Question

The molecular weight of ${O_2}$ and ${N_2}$ are 32 and 28 respectively. At ${15^ \circ }C$ the pressure of 1 gm of ${O_2}$ will be the same as that of 1 gm of ${N_2}$ in the same bottle at the temperature?
A. $ - {21^ \circ }C$
B. $ - {13^ \circ }C$
C. ${15^ \circ }C$
D. ${56.4^ \circ }V$

Answer 1

Hint: Molecular weight is determined by the atomic mass of the element in the periodic table.
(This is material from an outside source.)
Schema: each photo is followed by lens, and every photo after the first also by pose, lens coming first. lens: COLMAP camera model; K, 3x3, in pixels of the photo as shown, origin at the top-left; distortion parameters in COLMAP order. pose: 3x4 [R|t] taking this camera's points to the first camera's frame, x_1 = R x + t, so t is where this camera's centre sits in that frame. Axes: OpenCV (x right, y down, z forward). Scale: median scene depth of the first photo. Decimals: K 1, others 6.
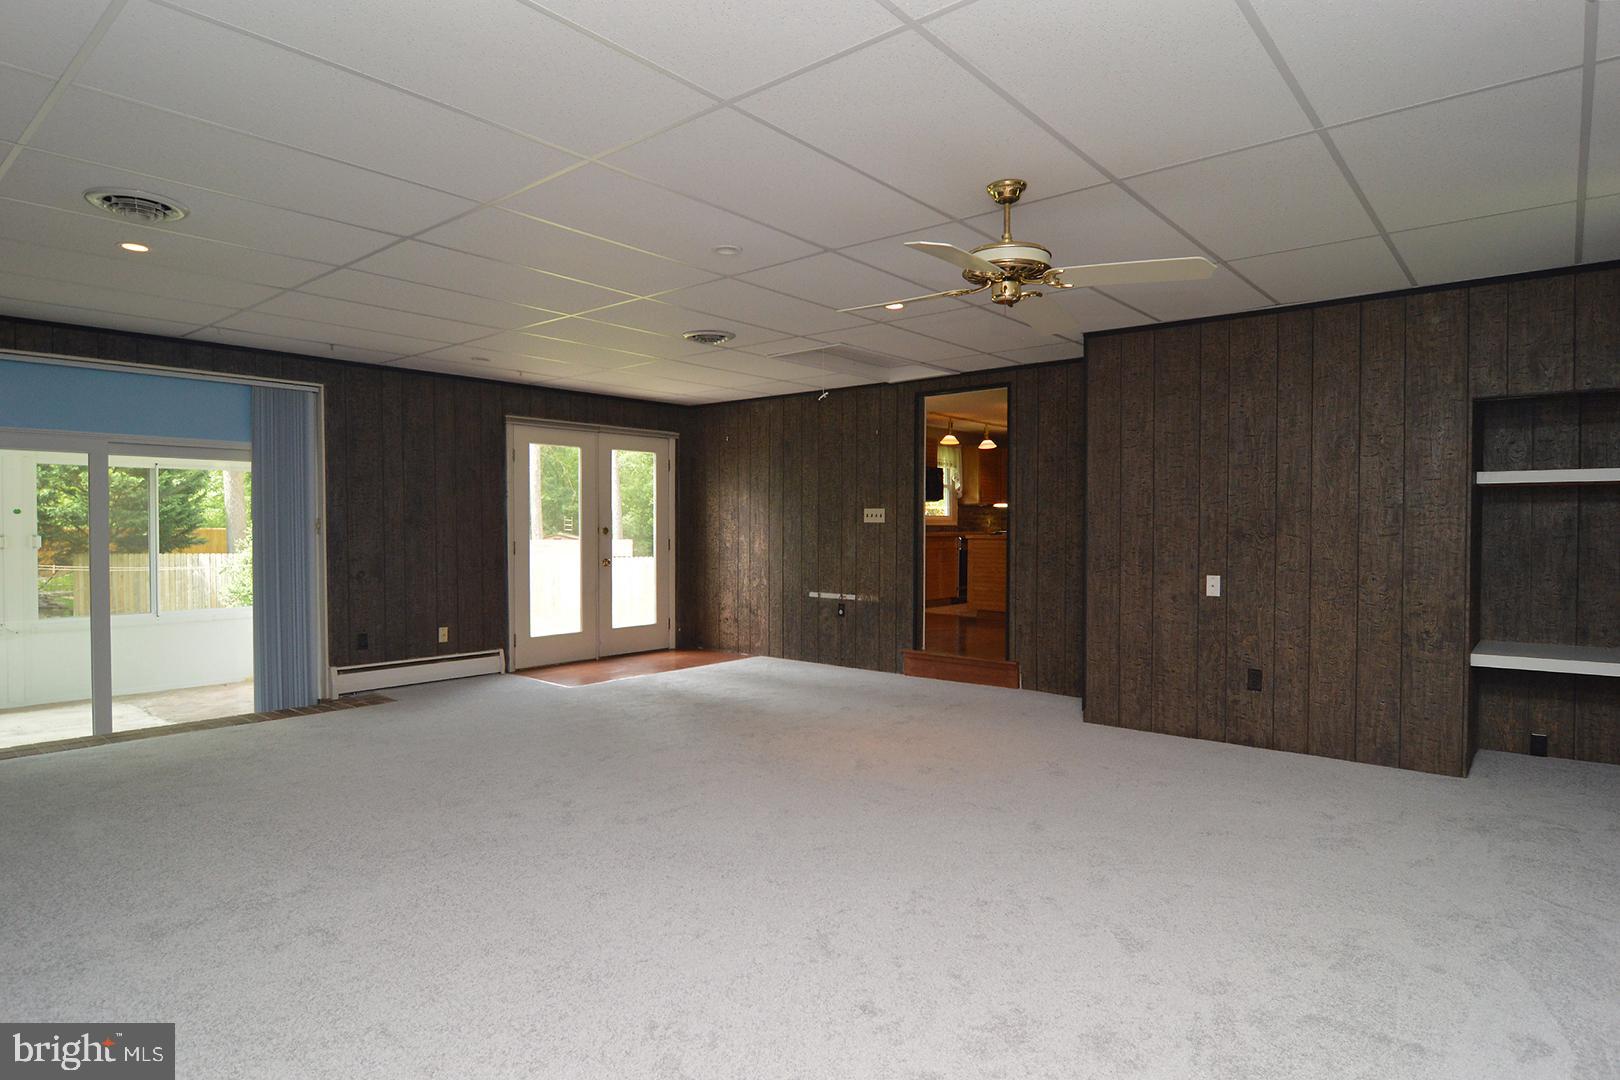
lens RADIAL K [[878.3, 0, 807.4], [0, 878.3, 543.6], [0, 0, 1]] dist [-0.011006, -0.005855]
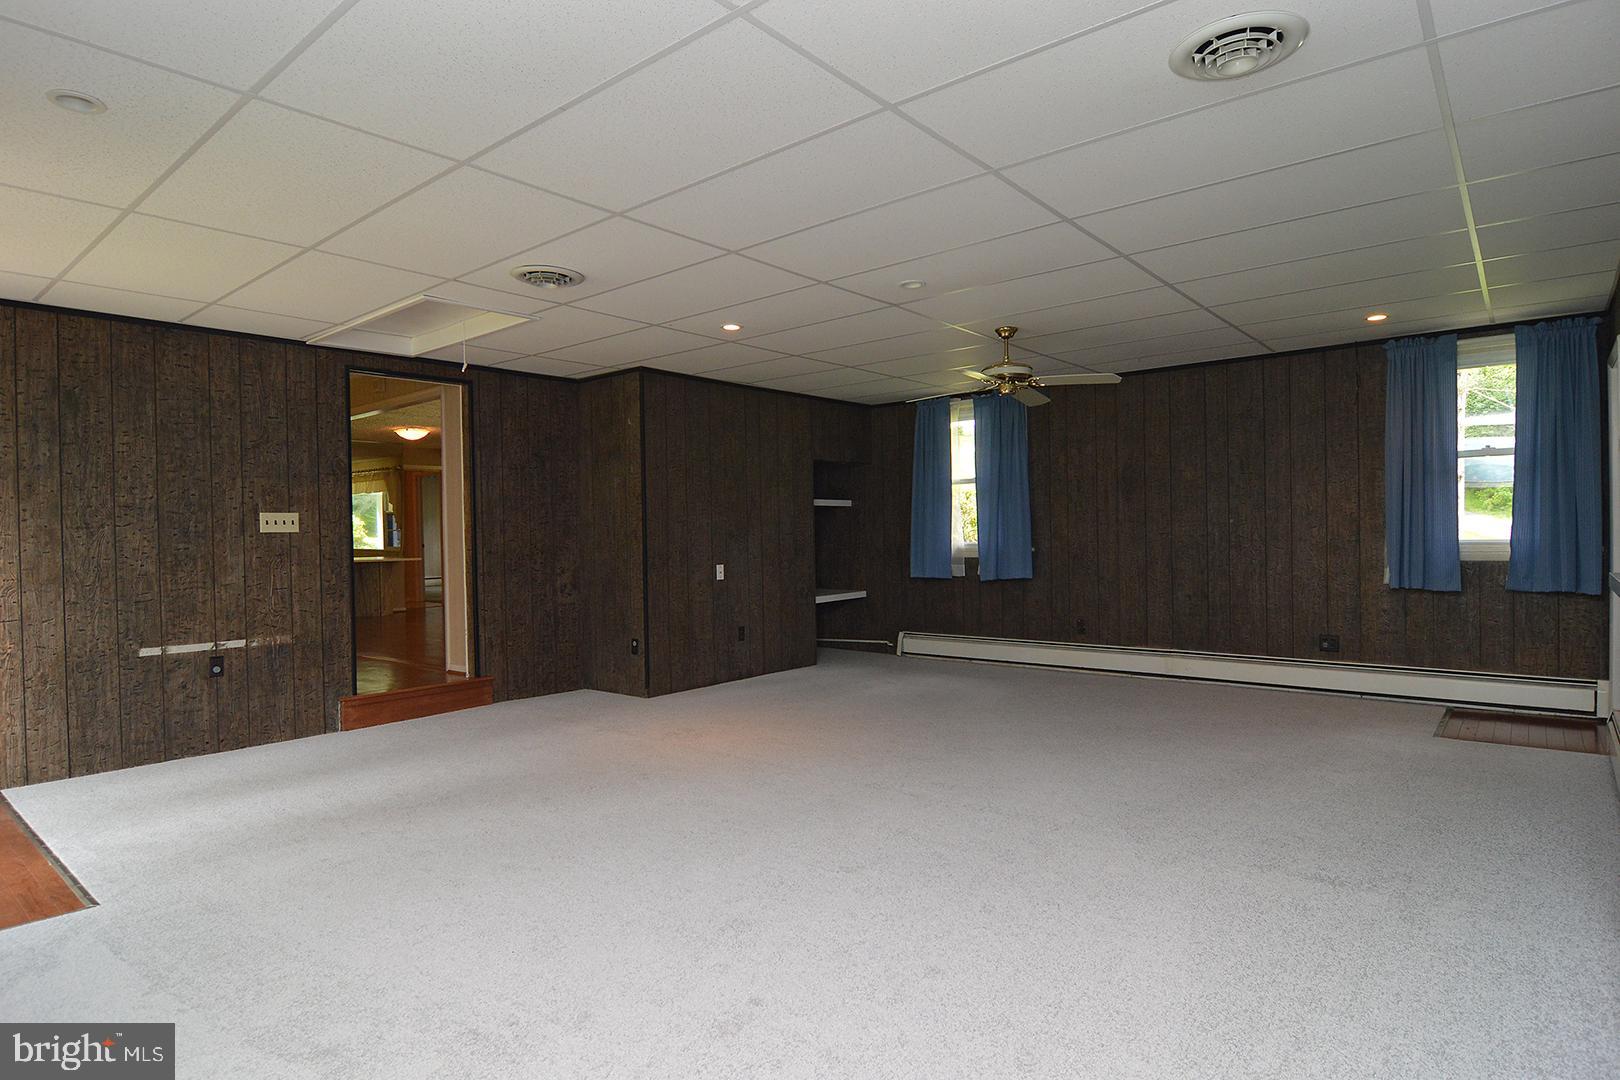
lens RADIAL K [[878.3, 0, 824.1], [0, 878.3, 542.4], [0, 0, 1]] dist [-0.011006, -0.005855]
pose [[-0.001068, -0.011411, 0.999934, -0.632318], [0.040924, 0.999097, 0.011445, -0.005904], [-0.999162, 0.040933, -0.000600, 0.562741]]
When the temperature increases, the molecules of gas that have more kinetic energy strikes the surface of the container with more force.
-Volume and temperature are more effective factors of the gas component.

Complete step by step answer:
The molecular weight of ${O_2}$ is 32 and ${N_2}$ is 28. Here both gases contain the same weight of 1 gm. ${O_2}$ gas strike in the bottle at the temperature of ${15^ \circ }C$ .
We will strike ${N_2}$ in the same bottle in which bottle ${O_2}$ gas strike.
Here we find out the temperature of 1 gm of ${N_2}$ to be filled in the same bottle by using an equation.
An equation given below,
 ${n_1}{T_1} = {n_2}{T_2}$
We put the given values into the above equation.
Temperature of ${O_2}$ = 273+25=298 K
Temperature of ${N_2}$ = (?)
As per $P \propto nT$ , pressure is the same.
So, ${n_1}{T_1} = {n_2}{T_2}$
Here, ${n_1} = \dfrac{1}{{32}}$
            ${n_2} = \dfrac{1}{{28}}$
   \[
  \dfrac{1}{{32}} \times 298 = \dfrac{1}{{28}} \times {T_2} \\
  {T_2} = \dfrac{{28}}{{32}} \times 298 = 260.75K \\
 \]
Temperature in $^ \circ C$ =260.75-273
                                     $ = - {13^ \circ }C$

Hence, the correct option is (B).

Note:
The property of gases changes by factors of temperature, pressure and volume. Robert boyle found the formula for ideal gases. The formula is PV=nRT. He derived PV=constant. Product of the pressure of gas and the volume of gas is constant. We find the temperature with help of molecular weight by using this formula.